Still, Sister Ulrika was always joyful, and kept up everyone’s spirits with amusing retorts. She taught beautiful hymns to the young women she supervised in the kitchen, and sometimes even danced with them. And most of all, she was filled with charity towards all her neighbors. She always knew, with an amazing certainty, how to seize the opportune moment with a difficult person, find the right word, and do what had to be done. Her love for her neighbor was revealed in particular in dealing with a young woman named Gusti. This girl had had a child out of wedlock and in her anguish, threw the baby in a ditch, leaving him to die. She was sentenced in prison, and after she was released, the Sisters of the Holy Cross took her in as an employee. But because she was filled with anger and bitterness and had an implacable hatred for all, everyone in the house distanced themselves from her. Everyone except Sister Ulrika. She began to give her special attention. It was difficult, but she prayed and offered God her daily humiliations and sufferings that the girl’s change of heart would happen. And it did. Little by little, thanks to Sister Ulrika’s kind gestures, smiles, and words of comfort, Gusti’s mood changed. She became friendly and started to get along with the Sisters.
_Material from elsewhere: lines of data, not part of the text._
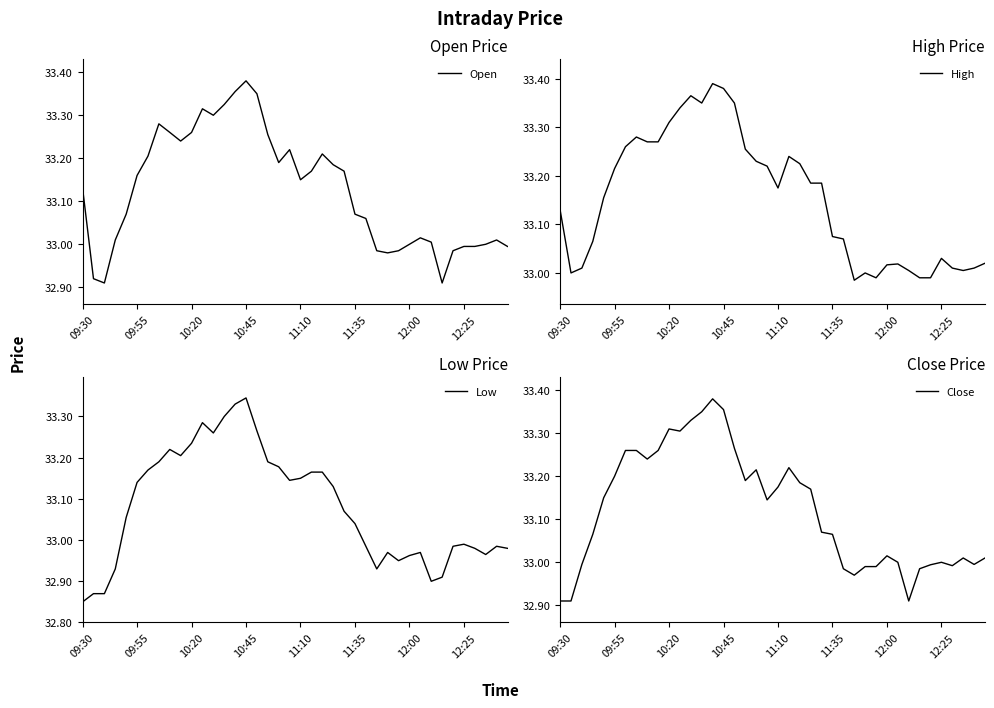

Which category has the highest value in the Open series?

10:45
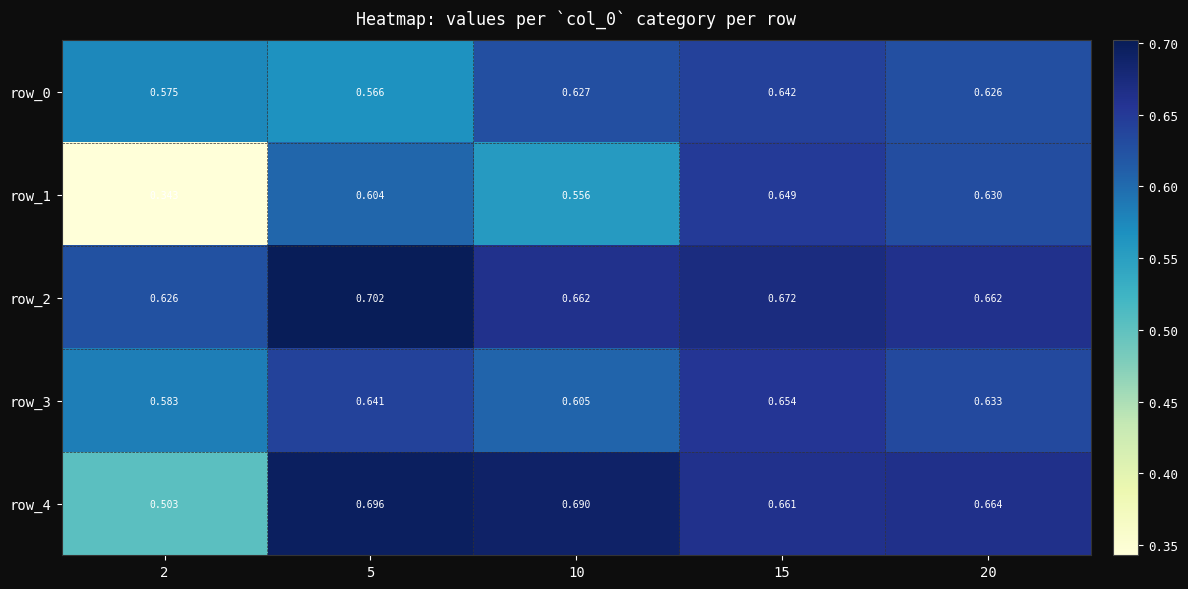

Is the value of row_0 at 10 greater than the value of row_2 at 2?

Yes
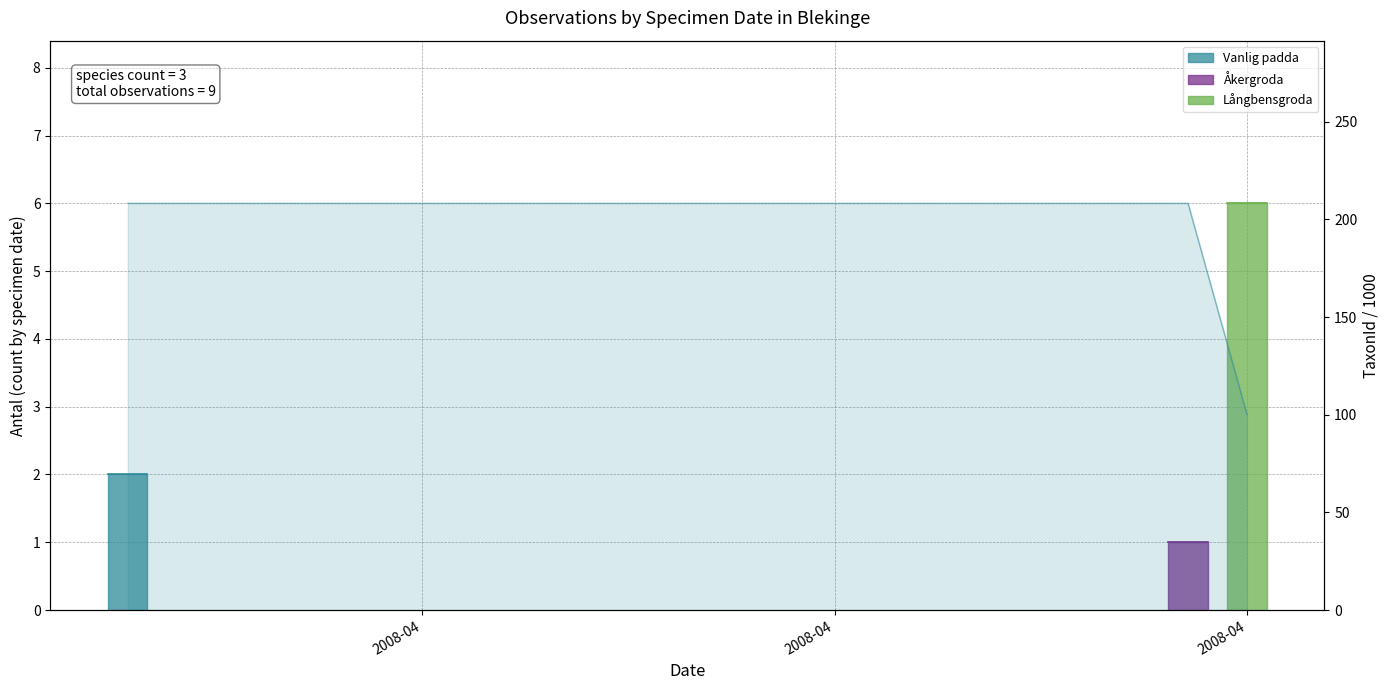

Between 2008-04 and 2008-04, which is larger?

2008-04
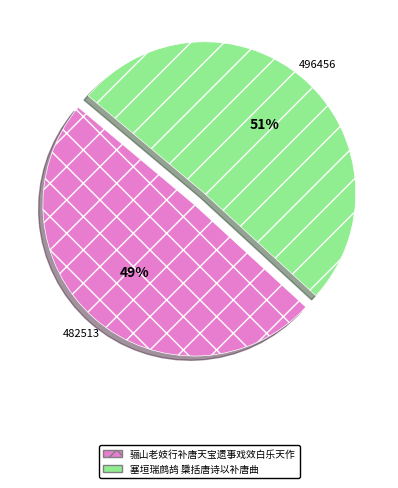

The 塞垣瑞鹧鸪 檃括唐诗以补唐曲 slice represents 40% of the pie. True or false?

False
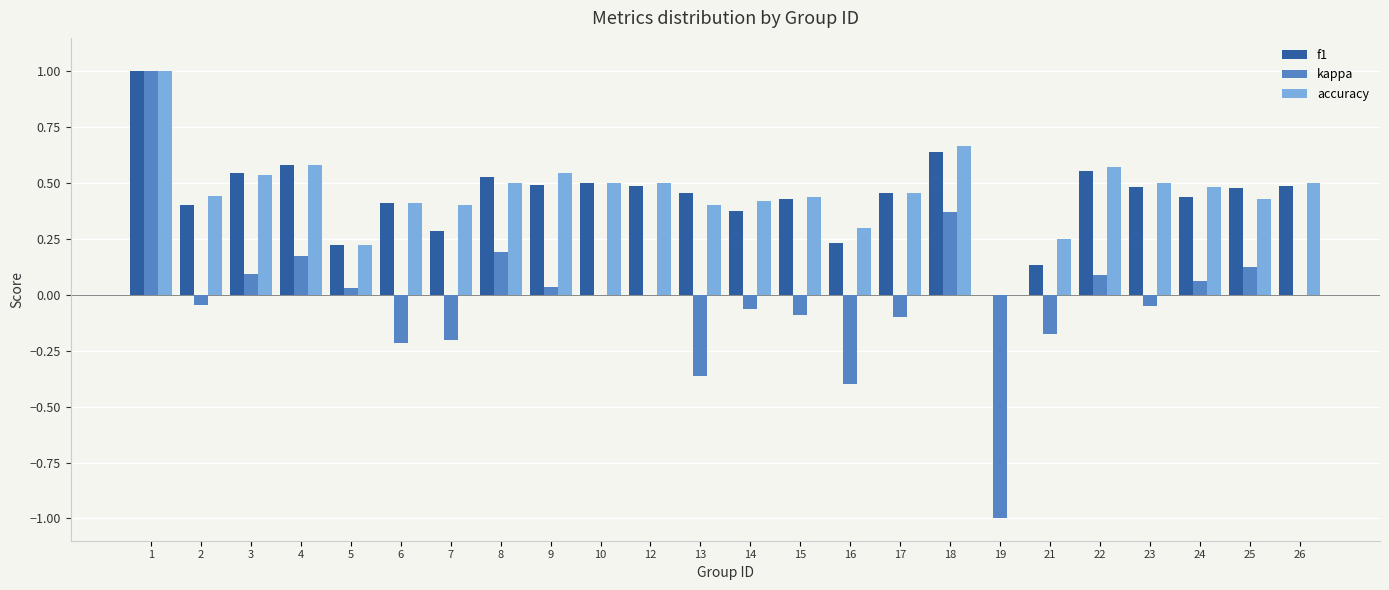

How many series are shown in this chart?

3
She would later say: “Sister Ulrika gave me a new soul.” Gusti eventually left the convent and was happily married.
Due to fatal tuberculosis in the lungs, Sister Ulrica had to give up her kitchen duties in 1912 and retire to the sick room to prepare for death. But even while dying, she was still remarkable for her patience in suffering, her unpretentiousness, and her gratitude. She died on May 8, 1913, as the Sisters said, “unselfishly, just as she had lived”, on the feast of Our Lady of the Sacred Heart. It was in the Cincinnati area, in 1874, when the parish of Our Lady of the Sacred Heart was established to serve the English-speaking Catholics, mostly the Irish immigrants who lived in the Ohio area of Reading, Lockland, Wyoming and Sharonville. And it was on these very areas where Father Daniel Dolan would start to serve the faithful traditional Catholics in the 1970’s, eventually purchasing the first church building of St. Gertrude the Great in Sharonville.